You are viewing a plain text version of this content. The canonical link for it is here.
Posted to users@cocoon.apache.org by Sergey Bredikhin <Se...@oemk.ru> on 2002/08/28 06:35:40 UTC

&#xxxx in resulting HTML source

Hello

I using windows-1251 charset for my XML and resulting HTML documents.
When I get XML or HTML document from cocoon 2.1 I saw normal result in the 
browser's window. But when I open HTML source of the document I saw &#xxxx 
symbols instead of chars in windows-1251 codepage. It is not convenient and
rises the traffic. 

Please, could you help me. 
Probably, you had such problem with another charset, but the solvation the same.

Sergey.


RE: &#xxxx in resulting HTML source

Posted by Koen Pellegrims <ko...@pandora.be>.
The &#xxxx; numerical notation is the standard way for XML to handle less
common characters (meaning: non-english).
I'm assuming you are including some russian characters in your document, but
not everyone has these in their codepage, that is why they are encoded.

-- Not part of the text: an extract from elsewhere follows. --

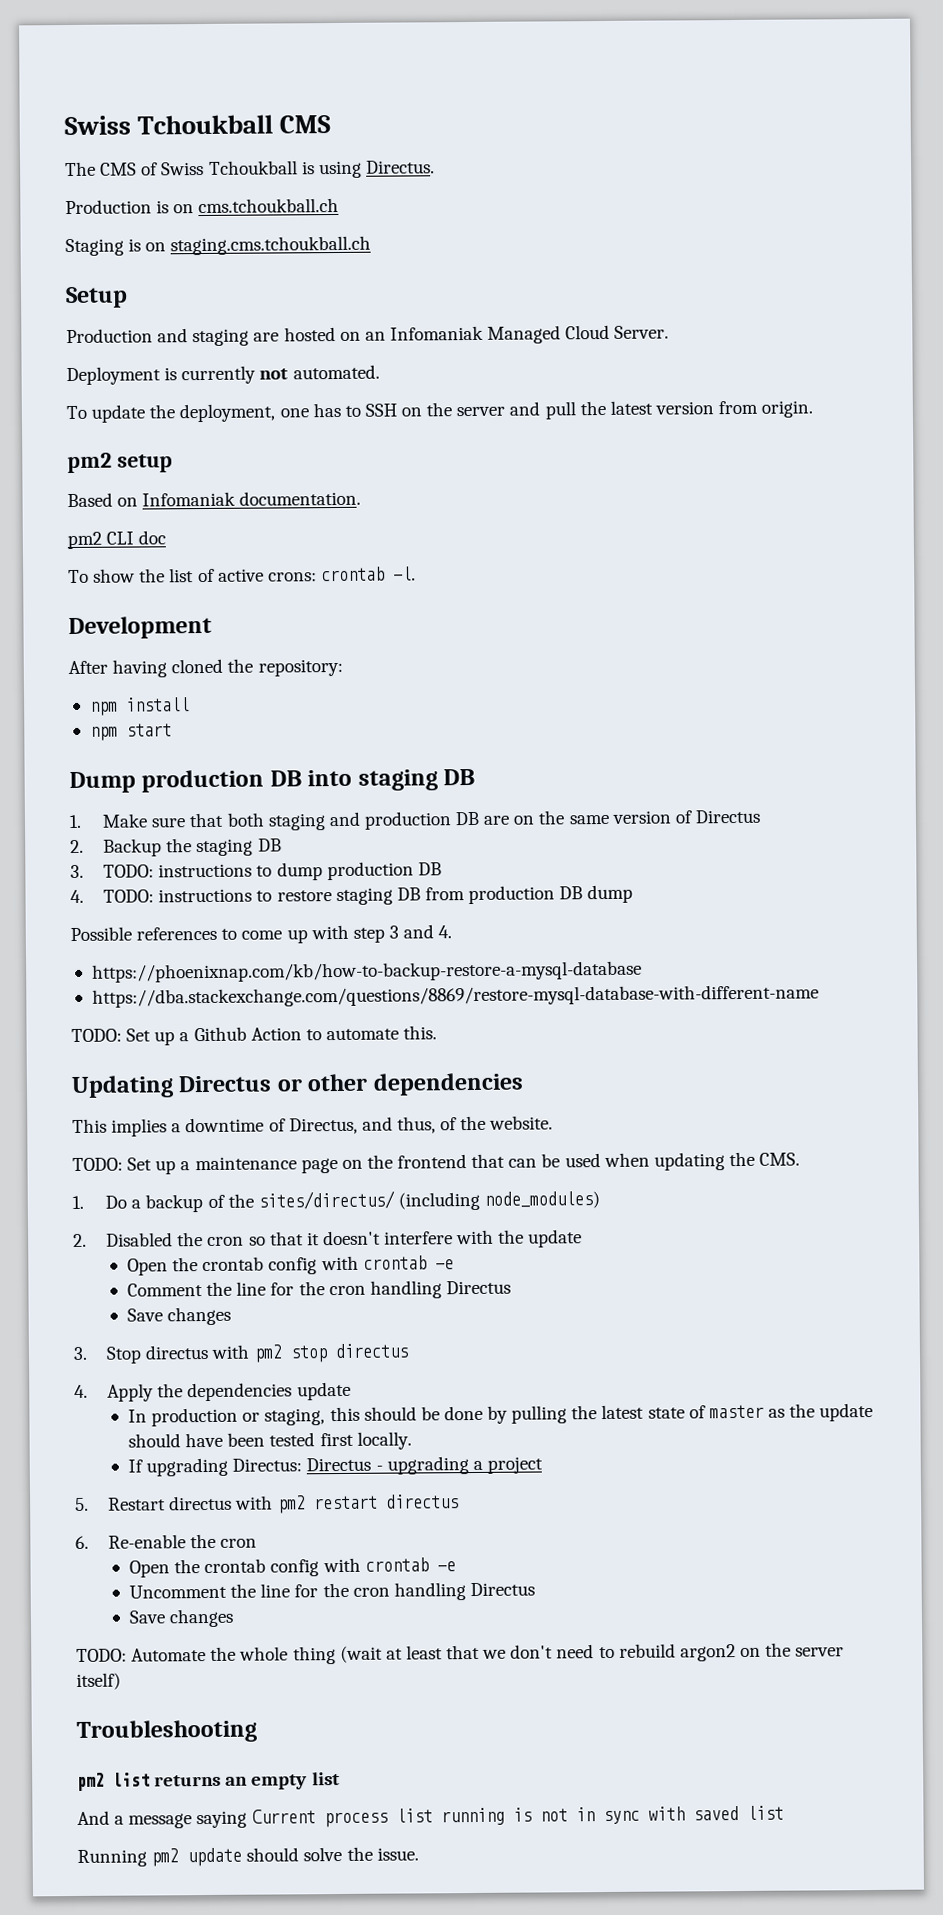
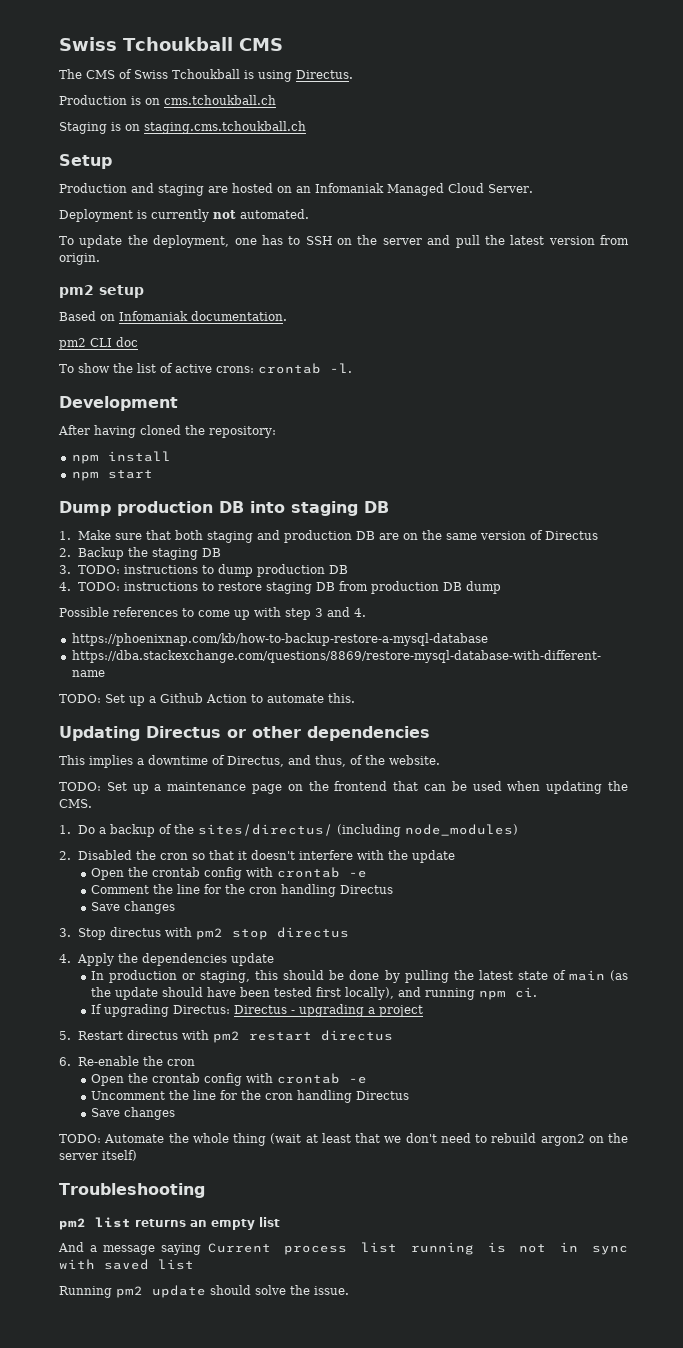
[708,1404,785,1419] master as -> [568,970,628,981] main (as
[356,1431,412,1450] locally. -> [345,987,538,1000] locally), and running npm ci.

AFAIK there is no way to disable this encoding on XML parsers (which is a
good thing, because it would make your documents less portable).

While I can agree that it may not be very convenient to debug your source, I
wouldn't worry that much about the rise in traffic. If bandwidth is an
issue, you might want to take a look at apache's mod_gzip.

Koen
  -----Oorspronkelijk bericht-----
  Van: Sergey Bredikhin [mailto:Sergey_Bredikhin@oemk.ru]
  Verzonden: woensdag 28 augustus 2002 6:36
  Aan: cocoon-users@xml.apache.org
  Onderwerp: &#xxxx in resulting HTML source


  Hello

  I using windows-1251 charset for my XML and resulting HTML documents.
  When I get XML or HTML document from cocoon 2.1 I saw normal result in the
  browser's window. But when I open HTML source of the document I saw &#xxxx
  symbols instead of chars in windows-1251 codepage. It is not convenient
and
  rises the traffic.

  Please, could you help me.
  Probably, you had such problem with another charset, but the solvation the
same.

  Sergey.